Na parte mais séria da conversa, Alexandre discorreu longa e tediosamente sobre a necessidade de regulação das redes sociais, contou alguns podres dos colegas do STF (nada grave), disse aleatoriamente que “homem é homem e mulher é mulher” e confessou que se diverte com as minhas crônicas. “Espero que você também se divirta com esta”, disse. Ou melhor, estou dizendo. Alexandre foi até prestativo e generoso ao sugerir que, em algum momento do texto, eu o chamasse de “ditador”. “Senão seus leitores vão ficar decepcionados, né? Ainda mais agora que você está voltando de férias”, disse o (portanto) ditador Alexandre de Moraes.

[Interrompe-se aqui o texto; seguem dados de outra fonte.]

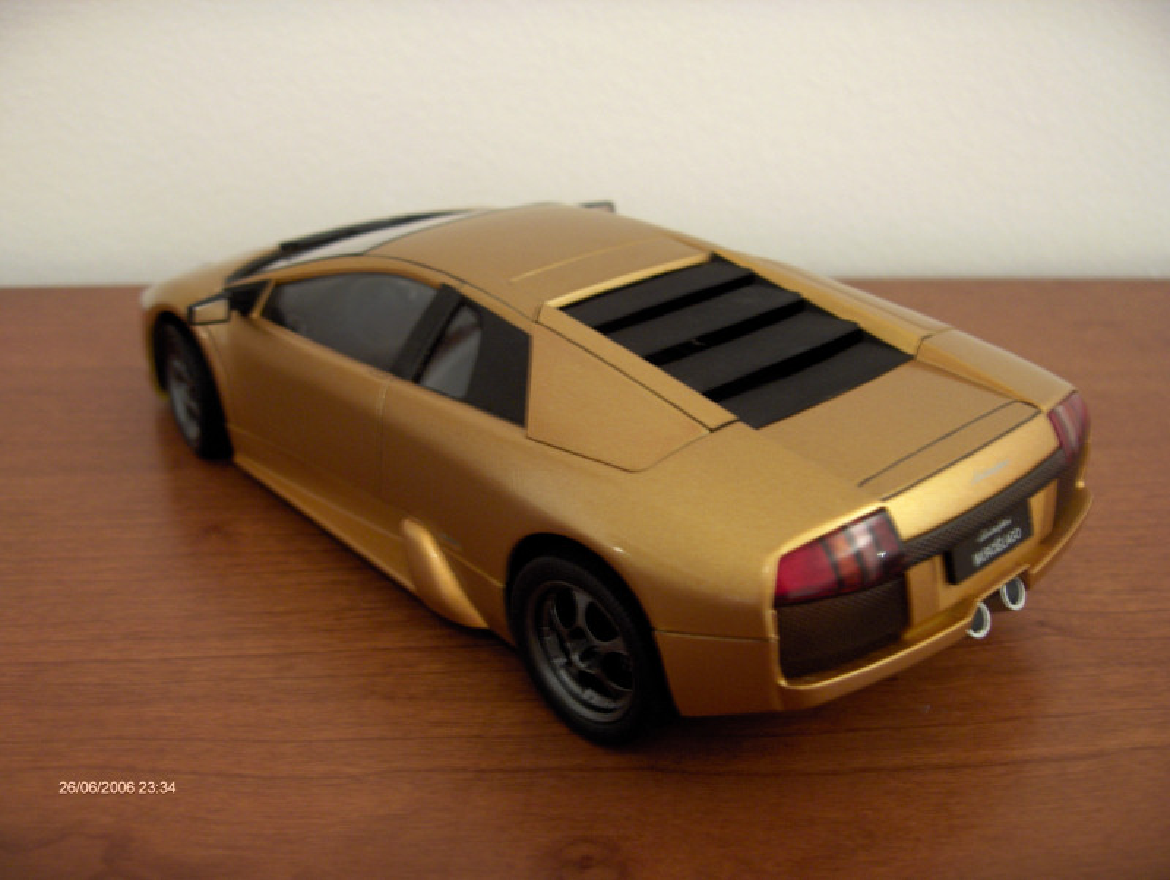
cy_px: 440
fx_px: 1320
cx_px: 585
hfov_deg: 47.8
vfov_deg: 36.9
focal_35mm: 39
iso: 100
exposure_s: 1/1.86
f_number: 2.8
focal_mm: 8
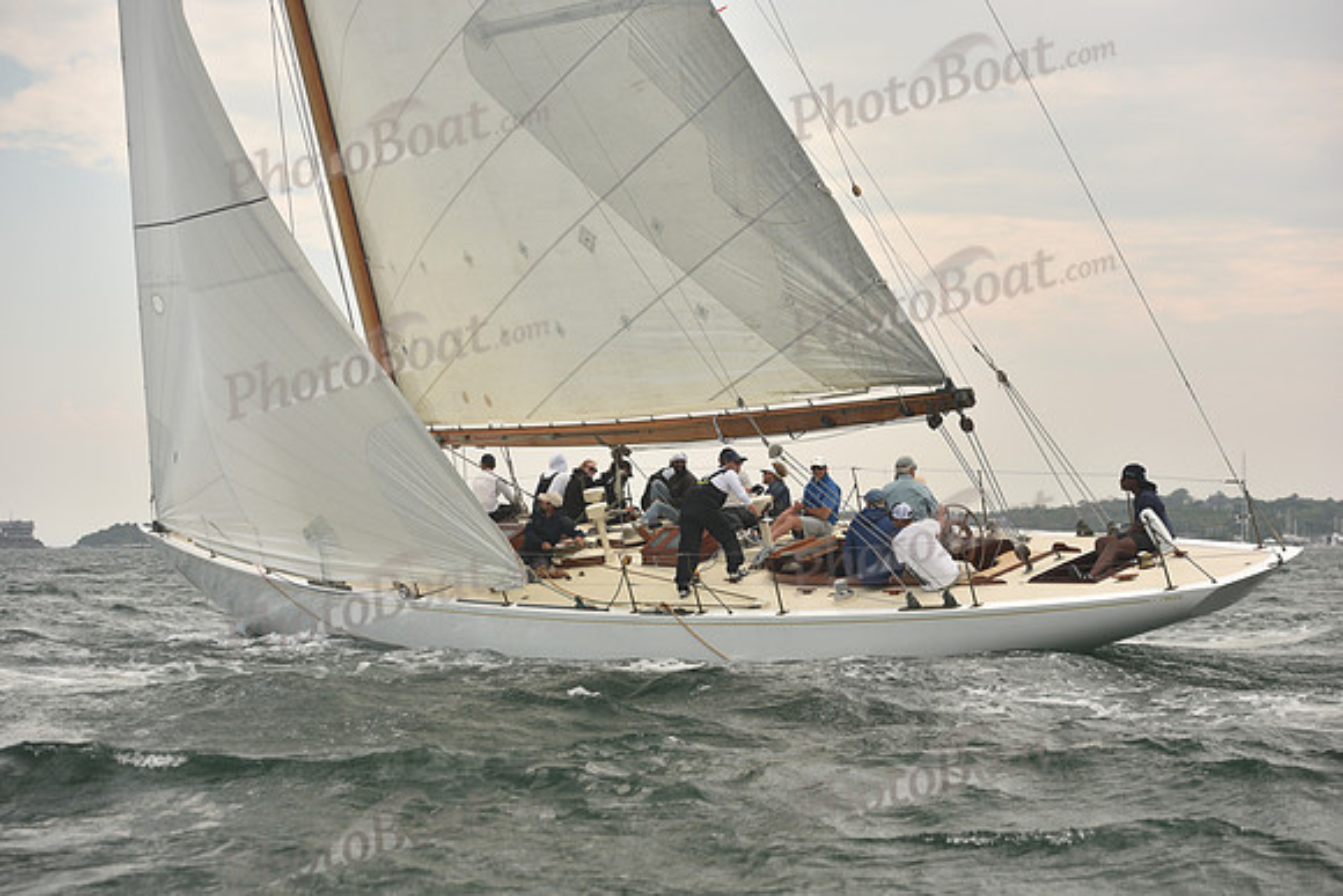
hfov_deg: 28.8
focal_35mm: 70
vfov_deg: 19.5
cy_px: 448
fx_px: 2612
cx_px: 672
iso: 250
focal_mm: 70
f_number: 5
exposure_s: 1/500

Por fim, caímos naquela melancolia etílica que antecede a conta e a ressaca. “Eu só queria dar um pouco mais de democracia para este país que eu amo tanto”, disse o Alexandre, estendendo os braços em minha direção. Na hora, escolhi acreditar. E, já que estava ali mesmo, resolvi aproveitar a declaração de amor obrigatória nessas horas (“Cara, você é meu melhor amigo”) e arriscar uma última pergunta. A mais ousada.

“Pô, Alê, na boa. Você não acha que tá se transformando no mal que diz combater?”, perguntei. Alexandre de Moraes levantou a cabeça como se recobrasse de súbito a sobriedade, me encarou, me encarou mais, me encarou mais ainda, não parou de encarar, continua me encarando – e não disse nada.